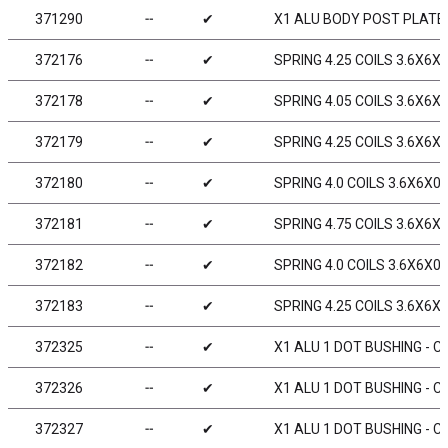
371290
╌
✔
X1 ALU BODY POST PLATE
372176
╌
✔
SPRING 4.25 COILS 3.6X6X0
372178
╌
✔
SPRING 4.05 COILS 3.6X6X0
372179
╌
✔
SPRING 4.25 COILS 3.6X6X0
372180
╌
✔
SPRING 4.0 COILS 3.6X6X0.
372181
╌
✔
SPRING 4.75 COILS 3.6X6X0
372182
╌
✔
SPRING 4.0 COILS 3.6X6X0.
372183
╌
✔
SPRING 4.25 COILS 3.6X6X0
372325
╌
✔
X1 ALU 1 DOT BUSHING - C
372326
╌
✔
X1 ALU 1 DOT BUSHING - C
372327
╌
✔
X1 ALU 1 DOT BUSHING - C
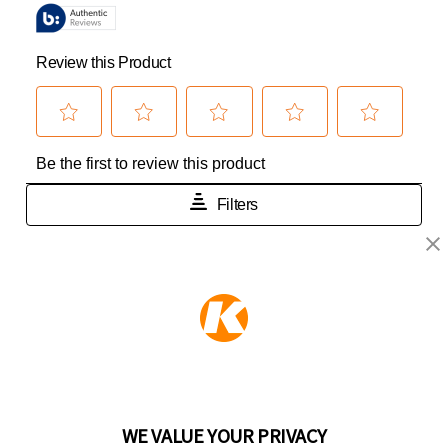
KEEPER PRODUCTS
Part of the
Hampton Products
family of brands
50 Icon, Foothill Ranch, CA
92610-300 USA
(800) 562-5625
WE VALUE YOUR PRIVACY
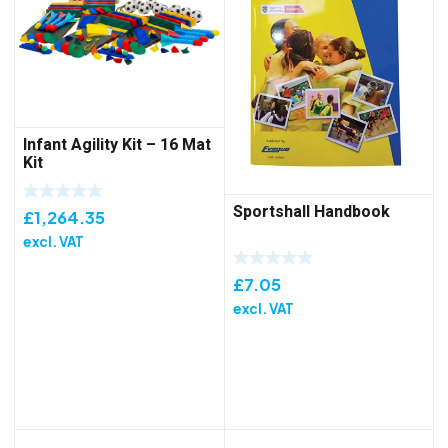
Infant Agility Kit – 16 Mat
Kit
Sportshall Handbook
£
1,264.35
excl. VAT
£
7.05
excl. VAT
#####
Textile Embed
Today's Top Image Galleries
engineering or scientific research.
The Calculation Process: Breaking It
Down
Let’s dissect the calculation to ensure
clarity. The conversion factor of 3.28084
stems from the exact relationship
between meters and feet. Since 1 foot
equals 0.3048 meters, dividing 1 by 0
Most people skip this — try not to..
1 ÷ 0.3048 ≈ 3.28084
#####
*Problem to work on*:
Pick out every line in the records above that contains the word "meters", and copy each of those lines in full.

*Exercise solution*:
between meters and feet. Since 1 foot
equals 0.3048 meters, dividing 1 by 0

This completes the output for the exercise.